Prambanan IT Services has designed a simple utility to perform this management, that has these features:
- Customised page in Windchill for password change with the password policies configured in Aphelion.
- Customised page in Windchill for password reset with the new password sent by e-mail.
- E-mails to users about password expirations customisables about design and days before the expiration.
Completing the conversion to PDF implanted in our client, we have developed a system to stamp electronic and digital signatures in PDF files contained in different documents in Windchill. When a user creates the documents from Document Templates defined in PDMLink, they have as primary content MS Office documents created from different templates that are common for documents of a same type within a same product or project in PDMLink.
This way, we can define the exact positions in which to print electronic and/or digital signatures of the different users who comprise in the validation process of each one of those documents. Once the primary content is converted to PDF, the system stamps the electronic and/or digital signature of the user who has completed the task, on the PDF file contained in that document. This stamping is made transparently to the user, so he/she only needs to press the “Task Complete” button in his tasks, and in case of approval its signature (previously scanned) is printed in the primary content that is in PDF format.
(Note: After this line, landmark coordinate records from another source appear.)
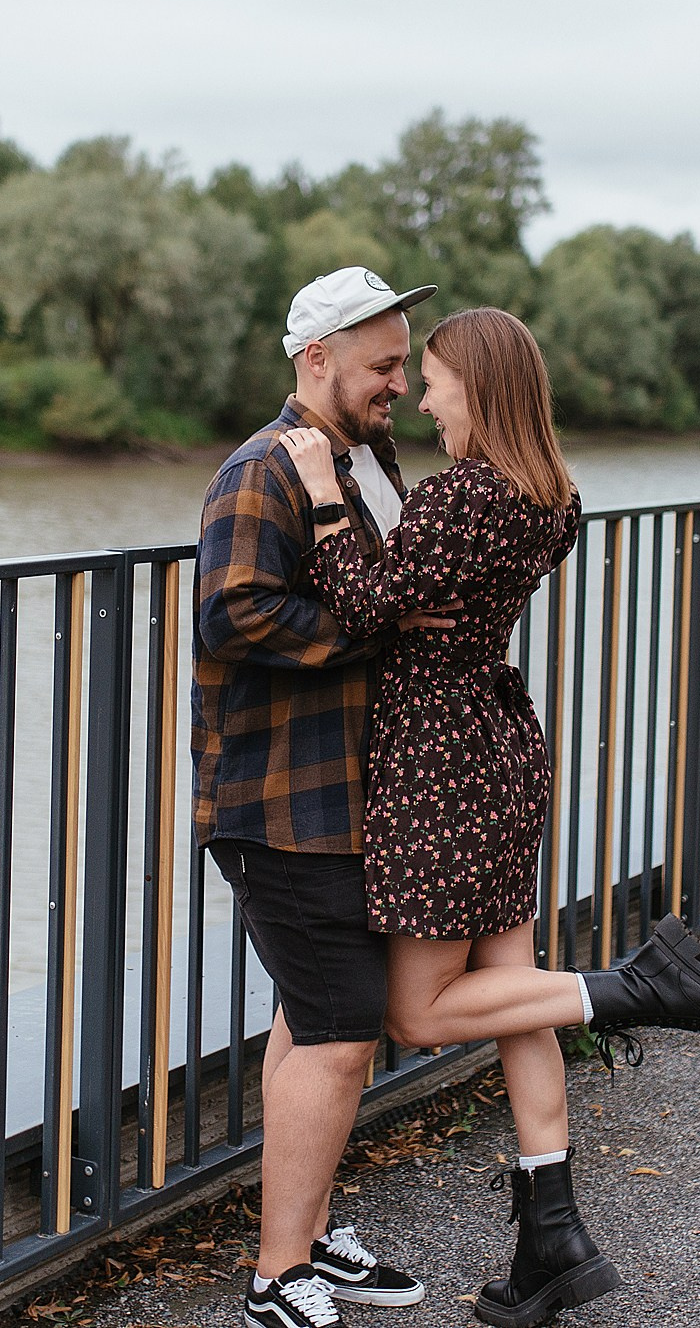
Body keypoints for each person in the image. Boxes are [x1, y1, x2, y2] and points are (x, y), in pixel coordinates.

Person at [277, 306, 700, 1328]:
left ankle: (635, 985)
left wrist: (329, 496)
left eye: (435, 380)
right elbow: (420, 587)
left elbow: (369, 605)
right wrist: (399, 558)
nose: (421, 397)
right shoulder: (553, 495)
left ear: (480, 383)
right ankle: (551, 1232)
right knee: (515, 996)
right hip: (500, 741)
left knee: (422, 1010)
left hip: (435, 762)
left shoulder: (464, 494)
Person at [195, 266, 449, 1328]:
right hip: (278, 800)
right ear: (317, 359)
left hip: (347, 795)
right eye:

The result are PDF files that contains the signatures of the creator and the reviewers of the document through their process in Windchill, being able to include name, user identifier, date and hour of the validation, and even a watermark of the company, that in the case of our client is the logo of its organization.
This process is running in production system since the beginning of 2005.
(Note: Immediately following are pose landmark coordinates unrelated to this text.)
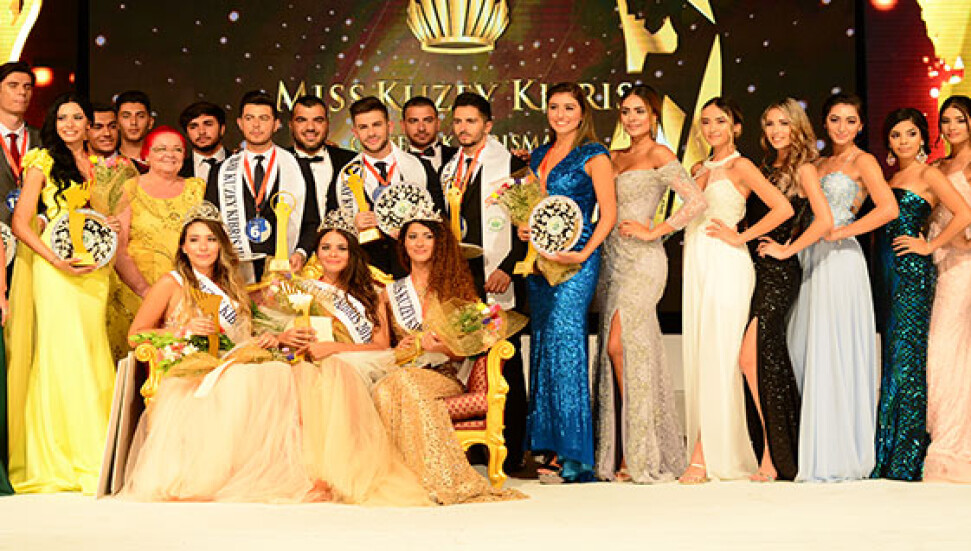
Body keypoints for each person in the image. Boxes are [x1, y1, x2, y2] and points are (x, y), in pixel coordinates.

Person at [121, 206, 323, 502]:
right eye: (194, 240)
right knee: (245, 378)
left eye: (211, 239)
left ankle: (260, 472)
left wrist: (273, 338)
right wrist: (183, 330)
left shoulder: (231, 286)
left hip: (230, 359)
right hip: (190, 364)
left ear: (220, 245)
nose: (203, 247)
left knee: (278, 372)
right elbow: (135, 335)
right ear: (183, 247)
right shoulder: (171, 283)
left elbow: (244, 335)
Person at [593, 85, 706, 484]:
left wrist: (655, 230)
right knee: (623, 352)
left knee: (620, 345)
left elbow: (696, 201)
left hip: (644, 261)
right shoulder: (612, 156)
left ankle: (639, 451)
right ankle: (627, 448)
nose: (632, 118)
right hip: (612, 261)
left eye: (639, 111)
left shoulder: (660, 154)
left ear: (654, 115)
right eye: (626, 111)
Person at [372, 211, 525, 503]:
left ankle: (440, 478)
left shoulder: (457, 291)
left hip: (444, 376)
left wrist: (441, 348)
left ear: (438, 243)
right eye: (412, 237)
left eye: (427, 237)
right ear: (403, 244)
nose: (419, 243)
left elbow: (474, 347)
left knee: (404, 385)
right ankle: (403, 479)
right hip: (402, 373)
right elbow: (381, 348)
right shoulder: (389, 293)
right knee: (386, 388)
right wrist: (403, 348)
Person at [680, 97, 792, 484]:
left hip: (728, 264)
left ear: (736, 128)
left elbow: (782, 208)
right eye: (706, 122)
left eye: (720, 121)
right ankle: (717, 446)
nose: (712, 128)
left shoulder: (741, 166)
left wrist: (740, 236)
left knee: (723, 356)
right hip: (697, 263)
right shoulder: (697, 169)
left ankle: (706, 454)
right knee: (703, 356)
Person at [786, 93, 898, 482]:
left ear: (861, 126)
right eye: (835, 119)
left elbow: (888, 208)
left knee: (834, 347)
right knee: (806, 346)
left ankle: (839, 451)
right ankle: (816, 443)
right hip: (810, 257)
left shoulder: (863, 161)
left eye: (851, 121)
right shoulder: (817, 164)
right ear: (825, 122)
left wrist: (844, 230)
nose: (842, 128)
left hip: (841, 259)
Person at [6, 94, 115, 494]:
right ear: (54, 123)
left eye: (78, 117)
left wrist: (108, 227)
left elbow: (93, 217)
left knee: (92, 349)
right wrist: (55, 260)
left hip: (92, 271)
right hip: (56, 269)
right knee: (63, 354)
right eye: (62, 117)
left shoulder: (97, 166)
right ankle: (61, 456)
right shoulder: (42, 160)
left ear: (89, 125)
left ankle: (99, 450)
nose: (70, 124)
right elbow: (21, 223)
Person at [287, 211, 430, 505]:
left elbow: (380, 346)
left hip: (362, 362)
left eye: (341, 248)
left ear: (352, 253)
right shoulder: (303, 291)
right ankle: (316, 475)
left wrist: (334, 349)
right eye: (326, 247)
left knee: (336, 370)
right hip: (316, 362)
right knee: (307, 376)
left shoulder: (371, 292)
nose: (333, 254)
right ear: (316, 253)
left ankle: (346, 472)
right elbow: (290, 336)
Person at [517, 82, 616, 483]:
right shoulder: (539, 155)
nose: (560, 114)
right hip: (541, 263)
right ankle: (547, 446)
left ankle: (574, 456)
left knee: (567, 345)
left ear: (582, 112)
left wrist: (584, 252)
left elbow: (608, 214)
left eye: (569, 107)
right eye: (554, 107)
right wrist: (525, 227)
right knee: (544, 345)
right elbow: (533, 207)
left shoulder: (594, 155)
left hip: (577, 262)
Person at [872, 108, 971, 481]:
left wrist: (930, 245)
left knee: (908, 359)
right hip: (888, 273)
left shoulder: (929, 174)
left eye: (911, 134)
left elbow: (963, 213)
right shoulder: (893, 177)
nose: (903, 141)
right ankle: (890, 450)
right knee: (895, 356)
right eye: (896, 135)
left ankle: (907, 456)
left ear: (922, 138)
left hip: (913, 274)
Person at [441, 91, 530, 472]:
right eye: (458, 121)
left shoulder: (512, 165)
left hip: (499, 275)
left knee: (504, 360)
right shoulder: (449, 168)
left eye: (471, 121)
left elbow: (526, 222)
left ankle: (513, 447)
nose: (463, 128)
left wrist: (508, 267)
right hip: (464, 278)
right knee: (468, 359)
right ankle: (476, 445)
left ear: (488, 125)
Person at [751, 99, 835, 482]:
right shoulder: (766, 168)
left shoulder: (804, 169)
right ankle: (773, 452)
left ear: (797, 126)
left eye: (783, 123)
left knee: (757, 356)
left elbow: (824, 220)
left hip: (780, 272)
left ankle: (777, 456)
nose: (775, 131)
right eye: (770, 124)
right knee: (761, 359)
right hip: (755, 270)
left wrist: (788, 250)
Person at [106, 126, 206, 361]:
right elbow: (119, 249)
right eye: (161, 149)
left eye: (177, 149)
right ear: (146, 155)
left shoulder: (197, 188)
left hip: (184, 295)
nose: (169, 154)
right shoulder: (128, 189)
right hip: (136, 291)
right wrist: (146, 292)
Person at [205, 90, 314, 282]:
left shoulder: (299, 167)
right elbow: (210, 224)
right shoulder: (221, 171)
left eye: (264, 118)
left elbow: (312, 221)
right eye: (249, 118)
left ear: (276, 124)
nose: (256, 125)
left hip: (284, 270)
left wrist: (301, 252)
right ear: (240, 123)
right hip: (235, 272)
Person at [334, 96, 444, 279]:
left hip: (416, 272)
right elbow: (334, 232)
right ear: (355, 132)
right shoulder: (344, 175)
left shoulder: (421, 167)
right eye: (363, 127)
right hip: (367, 274)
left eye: (376, 125)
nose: (371, 133)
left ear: (390, 126)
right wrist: (353, 226)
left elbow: (440, 219)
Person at [925, 95, 971, 482]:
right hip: (941, 269)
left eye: (960, 119)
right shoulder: (937, 168)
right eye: (946, 120)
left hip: (964, 265)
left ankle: (955, 444)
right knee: (946, 351)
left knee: (950, 348)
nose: (952, 127)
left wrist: (957, 242)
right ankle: (948, 437)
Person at [286, 94, 356, 270]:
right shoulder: (279, 162)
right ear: (291, 125)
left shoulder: (351, 162)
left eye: (318, 120)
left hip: (345, 263)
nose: (310, 127)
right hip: (292, 262)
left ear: (327, 124)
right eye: (302, 120)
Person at [0, 61, 40, 227]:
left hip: (35, 231)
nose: (22, 92)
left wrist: (44, 219)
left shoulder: (44, 140)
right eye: (13, 85)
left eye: (27, 87)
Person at [401, 95, 456, 172]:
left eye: (428, 120)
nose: (421, 128)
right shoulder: (398, 165)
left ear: (438, 123)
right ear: (403, 126)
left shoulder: (458, 156)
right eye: (414, 121)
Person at [177, 101, 227, 183]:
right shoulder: (177, 170)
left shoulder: (240, 163)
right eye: (193, 127)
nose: (201, 132)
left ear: (222, 129)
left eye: (208, 124)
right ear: (187, 133)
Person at [114, 90, 154, 172]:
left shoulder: (163, 162)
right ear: (116, 123)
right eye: (126, 116)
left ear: (150, 122)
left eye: (140, 116)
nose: (133, 122)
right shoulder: (108, 162)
Distinction between electronic signature and digital signature:
An electronic signature is a stamp of a scanned signature as an image in the PDF file.
The digital signature is applied to the pdf through a Digital Certificate. In the case of our client, those certificates are generated through a PKI, and from a root digital certificate of the organization of our client. In addition, in the case of including an electronic signature, we add the digital signature like visible signature within the PDF, in the same area occupied by the electronic signature. This way, the properties of the digital certificate as well as its validity are accessible over the scanned image of the electronic signature of a concrete user.
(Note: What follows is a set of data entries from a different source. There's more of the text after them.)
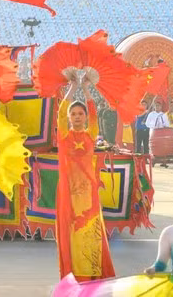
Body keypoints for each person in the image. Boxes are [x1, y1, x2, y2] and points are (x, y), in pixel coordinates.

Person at [55, 68, 115, 281]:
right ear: (69, 117)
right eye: (73, 114)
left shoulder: (91, 134)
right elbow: (60, 113)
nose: (77, 117)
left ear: (85, 117)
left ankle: (92, 274)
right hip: (69, 193)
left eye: (80, 114)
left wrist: (87, 89)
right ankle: (75, 275)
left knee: (89, 230)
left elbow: (94, 114)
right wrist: (72, 87)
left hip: (89, 193)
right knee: (72, 232)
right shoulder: (64, 136)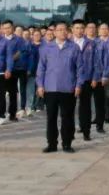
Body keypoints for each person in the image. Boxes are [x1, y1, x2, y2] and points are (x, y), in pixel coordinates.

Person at [36, 19, 86, 153]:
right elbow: (41, 68)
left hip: (68, 88)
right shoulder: (46, 48)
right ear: (54, 32)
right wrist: (40, 85)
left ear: (68, 31)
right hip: (50, 88)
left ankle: (67, 144)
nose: (62, 32)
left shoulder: (74, 48)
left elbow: (80, 68)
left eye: (64, 30)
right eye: (59, 30)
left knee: (67, 117)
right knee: (51, 118)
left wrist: (78, 85)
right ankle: (52, 144)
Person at [69, 18, 96, 140]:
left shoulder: (91, 43)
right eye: (77, 28)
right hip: (70, 79)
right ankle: (69, 133)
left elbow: (96, 62)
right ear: (72, 29)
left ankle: (86, 131)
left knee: (85, 106)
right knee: (69, 107)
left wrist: (95, 77)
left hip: (86, 78)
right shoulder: (68, 43)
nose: (79, 30)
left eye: (81, 28)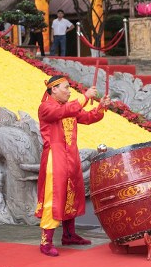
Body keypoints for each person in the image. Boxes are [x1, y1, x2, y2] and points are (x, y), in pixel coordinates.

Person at [35, 75, 110, 257]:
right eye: (66, 88)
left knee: (72, 193)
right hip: (55, 157)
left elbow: (88, 117)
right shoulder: (46, 107)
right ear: (54, 89)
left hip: (71, 156)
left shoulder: (68, 107)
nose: (69, 91)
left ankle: (69, 235)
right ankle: (46, 241)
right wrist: (85, 97)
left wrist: (101, 107)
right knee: (54, 196)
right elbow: (64, 111)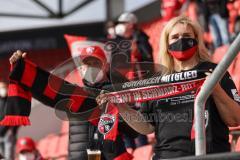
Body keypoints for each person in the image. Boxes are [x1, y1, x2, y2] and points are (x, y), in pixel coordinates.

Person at [97, 16, 240, 159]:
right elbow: (147, 127)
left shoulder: (215, 72)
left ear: (197, 39)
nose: (181, 40)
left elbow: (235, 119)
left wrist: (215, 89)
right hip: (167, 156)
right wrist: (120, 106)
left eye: (187, 36)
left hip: (209, 155)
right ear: (166, 43)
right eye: (175, 37)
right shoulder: (156, 80)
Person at [8, 46, 140, 160]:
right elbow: (48, 90)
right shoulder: (75, 95)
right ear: (81, 69)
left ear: (105, 66)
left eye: (94, 63)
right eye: (85, 64)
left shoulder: (121, 94)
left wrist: (114, 108)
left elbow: (136, 131)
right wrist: (22, 70)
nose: (89, 68)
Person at [0, 81, 19, 160]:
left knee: (9, 157)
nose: (2, 90)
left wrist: (13, 130)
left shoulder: (13, 100)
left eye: (4, 88)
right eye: (1, 89)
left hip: (8, 133)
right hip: (0, 134)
At the end of 2004 and the beginning of 2005, one of our customers needs to improve the security in some tasks of the Workflow processes in Windchill PDMLink. We were evaluating different possibilities, and decided to add to those tasks a biometric verification of the fingerprint of the users.
We developed a specific page in Windchill to register the fingerprint of all the special users. To get the fingerprint, we use biometric mouses of SecuGen that incorporate a fingerprint sensor in the left side of the mouse.
The sensible tasks for these users, require fingerprint verification, so when the user clicks on the “Task Complete” button, the browser asks to the user to place the fingerprint over the sensor, and the task is completed only if that fingerprint has been registered as the valid fingerprint of the user trying to complete the task.